## Instructions to follow
Reproduce the extracted text in the data below verbatim, line for line, omitting the page images.

(Page images with extracted text)
************

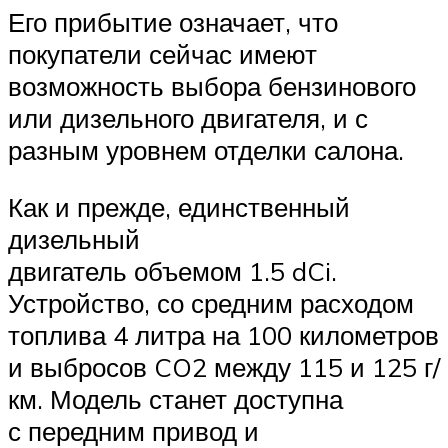
Его прибытие означает, что
покупатели сейчас имеют
возможность выбора бензинового
или дизельного двигателя, и с
разным уровнем отделки салона.
Как и прежде, единственный
дизельный
двигатель объемом 1.5 dCi.
Устройство, со средним расходом
топлива 4 литра на 100 километров
и выбросов CO2 между 115 и 125 г/
км. Модель станет доступна
с передним привод и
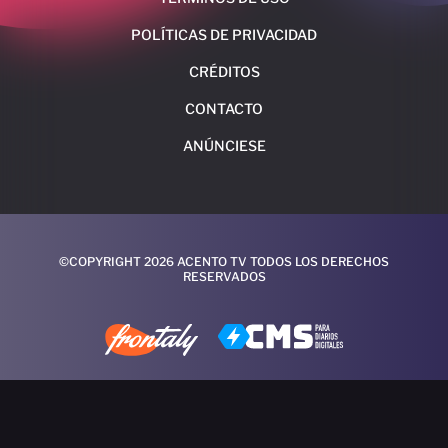
POLÍTICAS DE PRIVACIDAD
CRÉDITOS
CONTACTO
ANÚNCIESE
©COPYRIGHT 2026 ACENTO TV TODOS LOS DERECHOS
RESERVADOS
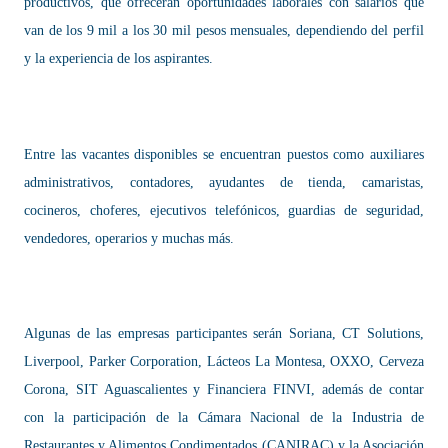
productivos, que ofrecerán oportunidades laborales con salarios que
van de los 9 mil a los 30 mil pesos mensuales, dependiendo del perfil
y la experiencia de los aspirantes.
Entre las vacantes disponibles se encuentran puestos como auxiliares
administrativos, contadores, ayudantes de tienda, camaristas,
cocineros, choferes, ejecutivos telefónicos, guardias de seguridad,
vendedores, operarios y muchas más.
Algunas de las empresas participantes serán Soriana, CT Solutions,
Liverpool, Parker Corporation, Lácteos La Montesa, OXXO, Cerveza
Corona, SIT Aguascalientes y Financiera FINVI, además de contar
con la participación de la Cámara Nacional de la Industria de
Restaurantes y Alimentos Condimentados (CANIRAC) y la Asociación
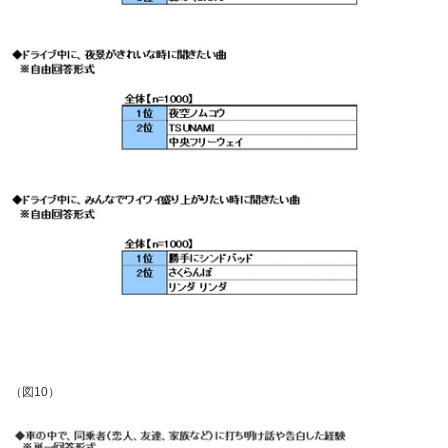
（図10）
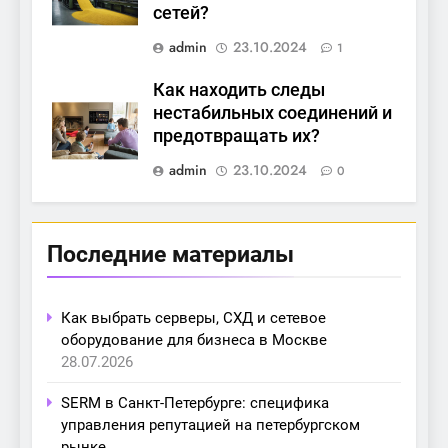
сетей?
admin
23.10.2024
1
Как находить следы
нестабильных соединений и
предотвращать их?
admin
23.10.2024
0
Последние материалы
Как выбрать серверы, СХД и сетевое
оборудование для бизнеса в Москве
28.07.2026
SERM в Санкт-Петербурге: специфика
управления репутацией на петербургском
рынке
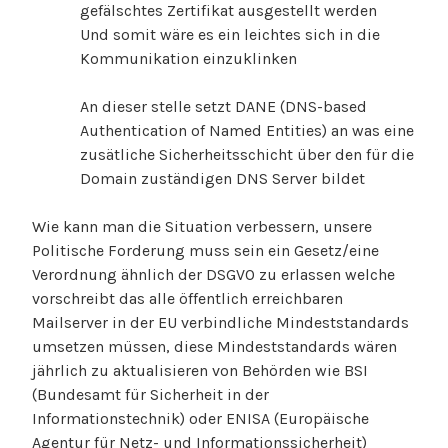
gefälschtes Zertifikat ausgestellt werden
Und somit wäre es ein leichtes sich in die
Kommunikation einzuklinken
An dieser stelle setzt DANE (DNS-based
Authentication of Named Entities) an was eine
zusätliche Sicherheitsschicht über den für die
Domain zuständigen DNS Server bildet
Wie kann man die Situation verbessern, unsere
Politische Forderung muss sein ein Gesetz/eine
Verordnung ähnlich der DSGVO zu erlassen welche
vorschreibt das alle öffentlich erreichbaren
Mailserver in der EU verbindliche Mindeststandards
umsetzen müssen, diese Mindeststandards wären
jährlich zu aktualisieren von Behörden wie BSI
(Bundesamt für Sicherheit in der
Informationstechnik) oder ENISA (Europäische
Agentur für Netz- und Informationssicherheit)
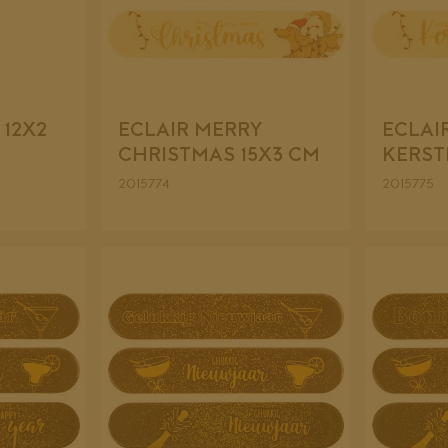
 12X2
ECLAIR MERRY
ECLAI
CHRISTMAS 15X3 CM
KERST
2015774
2015775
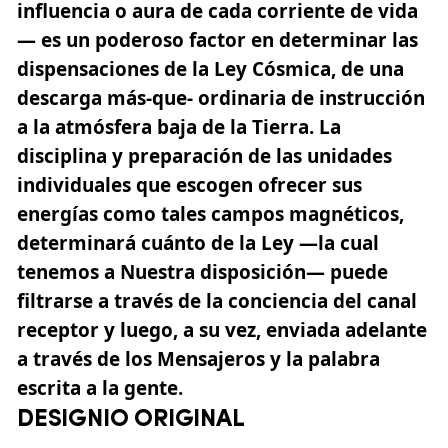
influencia o aura de cada corriente de vida
— es un poderoso factor en determinar las
dispensaciones de la Ley Cósmica, de una
descarga más-que- ordinaria de instrucción
a la atmósfera baja de la Tierra. La
disciplina y preparación de las unidades
individuales que escogen ofrecer sus
energías como tales campos magnéticos,
determinará cuánto de la Ley —la cual
tenemos a Nuestra disposición— puede
filtrarse a través de la conciencia del canal
receptor y luego, a su vez, enviada adelante
a través de los Mensajeros y la palabra
escrita a la gente.
DESIGNIO ORIGINAL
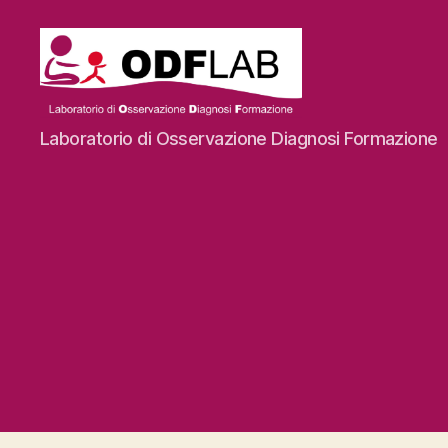
ODFLab
Laboratorio di Osservazione Diagnosi Formazione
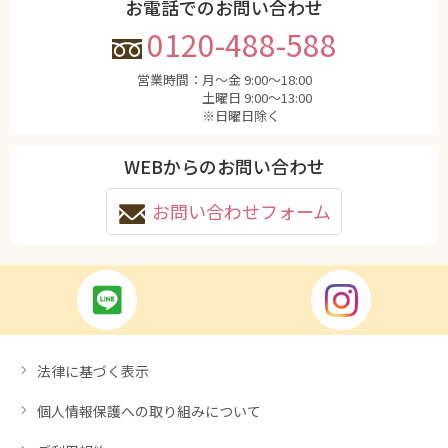
お電話でのお問い合わせ
0120-488-588
営業時間：
月〜金 9:00〜18:00
土曜日 9:00〜13:00
※日曜日除く
WEBからのお問い合わせ
お問い合わせフォーム
法律に基づく表示
個人情報保護への取り組みについて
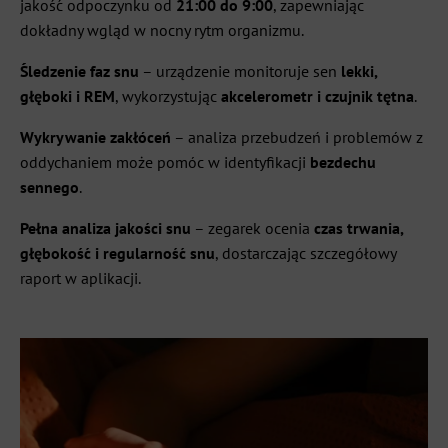
jakość odpoczynku od
21:00 do 9:00
, zapewniając
dokładny wgląd w nocny rytm organizmu.
Śledzenie faz snu
– urządzenie monitoruje sen
lekki,
głęboki i REM
, wykorzystując
akcelerometr i czujnik tętna
.
Wykrywanie zakłóceń
– analiza przebudzeń i problemów z
oddychaniem może pomóc w identyfikacji
bezdechu
sennego
.
Pełna analiza jakości snu
– zegarek ocenia
czas trwania,
głębokość i regularność snu
, dostarczając szczegółowy
raport w aplikacji.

************

## Final answer
Его прибытие означает, что
покупатели сейчас имеют
возможность выбора бензинового
или дизельного двигателя, и с
разным уровнем отделки салона.
Как и прежде, единственный
дизельный
двигатель объемом 1.5 dCi.
Устройство, со средним расходом
топлива 4 литра на 100 километров
и выбросов CO2 между 115 и 125 г/
км. Модель станет доступна
с передним привод и
POLÍTICAS DE PRIVACIDAD
CRÉDITOS
CONTACTO
ANÚNCIESE
©COPYRIGHT 2026 ACENTO TV TODOS LOS DERECHOS
RESERVADOS
productivos, que ofrecerán oportunidades laborales con salarios que
van de los 9 mil a los 30 mil pesos mensuales, dependiendo del perfil
y la experiencia de los aspirantes.
Entre las vacantes disponibles se encuentran puestos como auxiliares
administrativos, contadores, ayudantes de tienda, camaristas,
cocineros, choferes, ejecutivos telefónicos, guardias de seguridad,
vendedores, operarios y muchas más.
Algunas de las empresas participantes serán Soriana, CT Solutions,
Liverpool, Parker Corporation, Lácteos La Montesa, OXXO, Cerveza
Corona, SIT Aguascalientes y Financiera FINVI, además de contar
con la participación de la Cámara Nacional de la Industria de
Restaurantes y Alimentos Condimentados (CANIRAC) y la Asociación
（図10）
сетей?
admin
23.10.2024
1
Как находить следы
нестабильных соединений и
предотвращать их?
admin
23.10.2024
0
Последние материалы
Как выбрать серверы, СХД и сетевое
оборудование для бизнеса в Москве
28.07.2026
SERM в Санкт-Петербурге: специфика
управления репутацией на петербургском
рынке
gefälschtes Zertifikat ausgestellt werden
Und somit wäre es ein leichtes sich in die
Kommunikation einzuklinken
An dieser stelle setzt DANE (DNS-based
Authentication of Named Entities) an was eine
zusätliche Sicherheitsschicht über den für die
Domain zuständigen DNS Server bildet
Wie kann man die Situation verbessern, unsere
Politische Forderung muss sein ein Gesetz/eine
Verordnung ähnlich der DSGVO zu erlassen welche
vorschreibt das alle öffentlich erreichbaren
Mailserver in der EU verbindliche Mindeststandards
umsetzen müssen, diese Mindeststandards wären
jährlich zu aktualisieren von Behörden wie BSI
(Bundesamt für Sicherheit in der
Informationstechnik) oder ENISA (Europäische
Agentur für Netz- und Informationssicherheit)
 12X2
ECLAIR MERRY
ECLAI
CHRISTMAS 15X3 CM
KERST
2015774
2015775
influencia o aura de cada corriente de vida
— es un poderoso factor en determinar las
dispensaciones de la Ley Cósmica, de una
descarga más-que- ordinaria de instrucción
a la atmósfera baja de la Tierra. La
disciplina y preparación de las unidades
individuales que escogen ofrecer sus
energías como tales campos magnéticos,
determinará cuánto de la Ley —la cual
tenemos a Nuestra disposición— puede
filtrarse a través de la conciencia del canal
receptor y luego, a su vez, enviada adelante
a través de los Mensajeros y la palabra
escrita a la gente.
DESIGNIO ORIGINAL
ODFLab
Laboratorio di Osservazione Diagnosi Formazione
お電話でのお問い合わせ
0120-488-588
営業時間：
月〜金 9:00〜18:00
土曜日 9:00〜13:00
※日曜日除く
WEBからのお問い合わせ
お問い合わせフォーム
法律に基づく表示
個人情報保護への取り組みについて
jakość odpoczynku od
21:00 do 9:00
, zapewniając
dokładny wgląd w nocny rytm organizmu.
Śledzenie faz snu
– urządzenie monitoruje sen
lekki,
głęboki i REM
, wykorzystując
akcelerometr i czujnik tętna
.
Wykrywanie zakłóceń
– analiza przebudzeń i problemów z
oddychaniem może pomóc w identyfikacji
bezdechu
sennego
.
Pełna analiza jakości snu
– zegarek ocenia
czas trwania,
głębokość i regularność snu
, dostarczając szczegółowy
raport w aplikacji.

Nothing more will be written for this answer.